Long story short, Sarah Palin’s extended 15 minutes of fame is the inevitable product of the collapse of conservatism as I long knew and admired it (Goldwater, Buckley, Brooke, etc.). Had it not been her it would have been someone like her to galvanize what passes for the Republican base today.
It is all so terribly sad.
With Communism gone
BWAHAHAHAHAHA! Wouldn’t it be lovely to think so?
I don’t know. I just don’t see anything I like about her other than she is a Republican, which I generally like more than Democrats. I could never imagine voting for her, she really lost me when she couldn’t even answer Katie Couric’s simple questions about what publications she might read. Now that was painful.
shaun, we’ll see how sad you think the Republican base is this November.
Not in any way a Palin fan, she was still the absolute best thing about McCain-the-Presdential-candidate & was the only thing that led me to not vote for Obama.
However, the intense acrimony toward Palin (have you seen the “Palin is a Fuking Retard” facebook group?) is unwarranted, totally out of hand, and stunning. It ranks up there with BDS. She isn’t that important. And the President is at once elevating her importance, focusing attention away from analyzing his policies and towards Palin-bashing, and fanning the flames; clever sleight of hand that is promoting and exacerbating polarization of America.

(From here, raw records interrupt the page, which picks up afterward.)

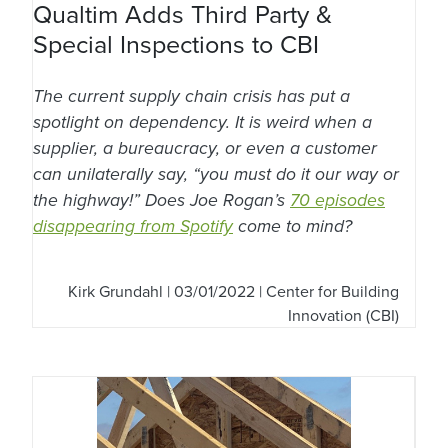
Qualtim Adds Third Party &
Special Inspections to CBI
The current supply chain crisis has put a
spotlight on dependency. It is weird when a
supplier, a bureaucracy, or even a customer
can unilaterally say, “you must do it our way or
the highway!” Does Joe Rogan’s
70 episodes
disappearing from Spotify
come to mind?
Kirk Grundahl
| 03/01/2022 | Center for Building
Innovation (CBI)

Curious, do Presidents typcially attack and address people other than legislators by name? I can’t remember this being done in the past, maybe I’ve just forgotten.
P Mike, this level of thin-skinned middle-school whining is almost unheard of in a modern President. I’ve been paying close attention to the political scene for 40 years and I’ve never seen anything like it. Obama has the thinnest skin of any politician I’ve ever seen. Watch his body language, he telegraphs his attitudes and thoughts more than any trained public person I can recall, and much more than any politician I can think of.
Frankly, I’m glad she’s killing the Huckabee vote – his politics are everything I disliked about Bush (“compassionate conservatism”) and nothing I liked (strong on defense/terrorism). The religious right will have to deal with the fact that “inclusive” leftie statism is far more palatable to most of the population than a frowning, judgmental “God-centered” statism will ever be.